FRAGMENT DOKUMENTU:
Sobota, 13 kwietnia 2013 · dodano: 13.04.2013 | Komentarze 2

Dominik pojechał na wojnę. Na szczęście jutro wraca ;) Lubi czasem pobiegać z karabinem hehe :) Nie wyrósł z tego z dzieciństwa hihi ;)
Dzięki temu miałam dziś wolne i nie wytrzymałam. Musiałam zaliczyć troche terenu, pojechałam więc do stajni przez Jagodnik. Płytówka już bez śniegu, sporo jeszcze wody, ale piaszczysty odcinek przed Jagodnikiem jest lekko mówiąc błotnisty :) Do stajni iść się nie da, trzeba jechać, bo droga płynie. Jak dojechałam do stajni to zaczęło padać, więc wystrugałam 2 kopytka i na tym się skończyło.

Dzieci dzielą się na czyste i szczęśliwe.




  • DST 8.70km
  • Czas 00:30
  • VAVG 17.40km/h
  • Temperatura 10.0°C
  • Sprzęt CUBE XMS
  • Aktywność Jazda na rowerze

Parę spraw na mieście

Piątek, 12 kwietnia 2013 · dodano: 13.04.2013 | Komentarze 2

Nic wielkiego, parę spraw do załatwienia rano, pare po pracy. I nie byłoby co pisać, gdyby nie to, że ścinając przez trawnik zostałam zaatakowana przez psią kupę... a akurat miałam przed chwilą umyty rower i jechałam na serwis...




  • DST 21.00km
  • Teren 4.00km
  • VMAX 46.00km/h
  • Temperatura 8.0°C
  • Sprzęt CUBE XMS
  • Aktywność Jazda na rowerze

Do stajni

Czwartek, 11 kwietnia 2013 · dodano: 11.04.2013 | Komentarze 0

Dziś było bardzo ciepło - 10 stopni!!! Podskoczyłam na serwis, a potem do stajni - do Dąbrowy wspinając się pod górę, z bocznym wiatrem, wykręciłam średnią 19km/h. Potem wjechałam w teren i... ugrzęzłam. No prawie:) Dziś to na dojazd do stajni powinnam załozyć kapok -śnieg, woda, błoto no i jazda korytem tymczasowo powstałej na drodze rzeczki - bo tylko tam jest twardo :) Zabrałam konia na spacer, na polnej drodze nadal zaspy imponujące - raz o mały włos nie utknęłyśmy.

POLECENIA DO WYKONANIA:
1. Jaki dystans podano we wpisach z bloga rowerowego pod datą 13 kwietnia 2013?
2. Streść wpisy z bloga rowerowego w dwóch zdaniach.
3. Dopisz dalszy ciąg wpisów z bloga rowerowego, zaczynając od miejsca po ich ostatnim zdaniu.

Dane wyodrębnione ze zbioru

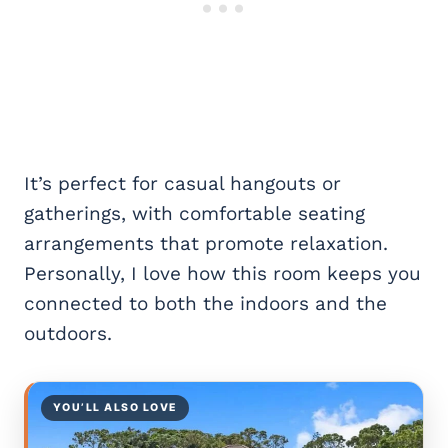
It’s perfect for casual hangouts or
gatherings, with comfortable seating
arrangements that promote relaxation.
Personally, I love how this room keeps you
connected to both the indoors and the
outdoors.
YOU’LL ALSO LOVE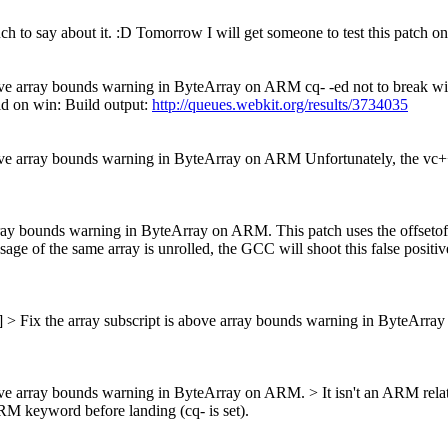
h to say about it. :D Tomorrow I will get someone to test this patch on
bove array bounds warning in ByteArray on ARM cq- -ed not to break w
ld on win: Build output:
http://queues.webkit.org/results/3734035
bove array bounds warning in ByteArray on ARM Unfortunately, the vc+
ray bounds warning in ByteArray on ARM. This patch uses the offsetof me
 usage of the same array is unrolled, the GCC will shoot this false posi
s] > Fix the array subscript is above array bounds warning in ByteArr
above array bounds warning in ByteArray on ARM.
> It isn't an ARM rel
M keyword before landing (cq- is set).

ODPOWIEDZI DO ZADAŃ:
1. 8,70 km.

2. Wpisy z 11–13 kwietnia 2013 opisują jazdy rowerem CUBE XMS na serwis, po mieście i do stajni, m.in. przez Jagodnik, po drogach wciąż pełnych wody, błota, a miejscami śniegu. W czwartek dojazd do stajni zakończył się spacerem z koniem, w piątek na trawniku trafiła się psia kupa tuż po umyciu roweru, a w sobotę deszcz sprawił, że skończyło się na wystruganiu dwóch kopytek.

3.
Na powrót do domu pogoda się popsuła i zaczął padać przelotny deszcz. Jakby tej wody było jeszcze mało...




  • DST 31.32km
  • Czas 01:39
  • VAVG 18.98km/h
  • VMAX 38.00km/h
  • Temperatura 4.0°C
  • Sprzęt CUBE XMS
  • Aktywność Jazda na rowerze

Treningowo

Środa, 10 kwietnia 2013 · dodano: 10.04.2013 | Komentarze 0

Dziś znów Dominik wyciągnął mnie na rower o godz 20. Pohasaliśmy sobie po mieście.


Kategoria Treningowo


  • DST 30.50km
  • Teren 7.00km
  • Czas 01:30
  • VAVG 20.33km/h
  • VMAX 31.50km/h
  • Temperatura 1.0°C
  • Sprzęt CUBE XMS
  • Aktywność Jazda na rowerze

Nad Drużno

Poniedziałek, 8 kwietnia 2013 · dodano: 08.04.2013 | Komentarze 1

Dziś miało być bez roweru, no ale Dominik mnie wyciągnął na przejażdżkę. Skorzystaliśmy ze słońca i wyskoczyliśmy na żuławy. Miała być wieża widokowa nad Drużnem, ale nie wyszło, zachód słońca złapalismy w trasie. Z głownej odbiliśmy na Węgle Żukowo i z tamtąd wróciliśmy płytami niebieskim szlakiem. Na żuławach bliżej do wiosny, śniegu niewiele, zające, sarny i klucze ptaków na niebie, ale noc nadal szła na przymrozek i łapki mi zamarzły bez zimowych rękawiczek.


Zachód słońca


Dominik łapie ostatnie promienie słońca :)


Długa płaska prosta, bo już nikt nie wierzy, że w Elblągu bywa płasko :D


Rzut okiem na Drużno.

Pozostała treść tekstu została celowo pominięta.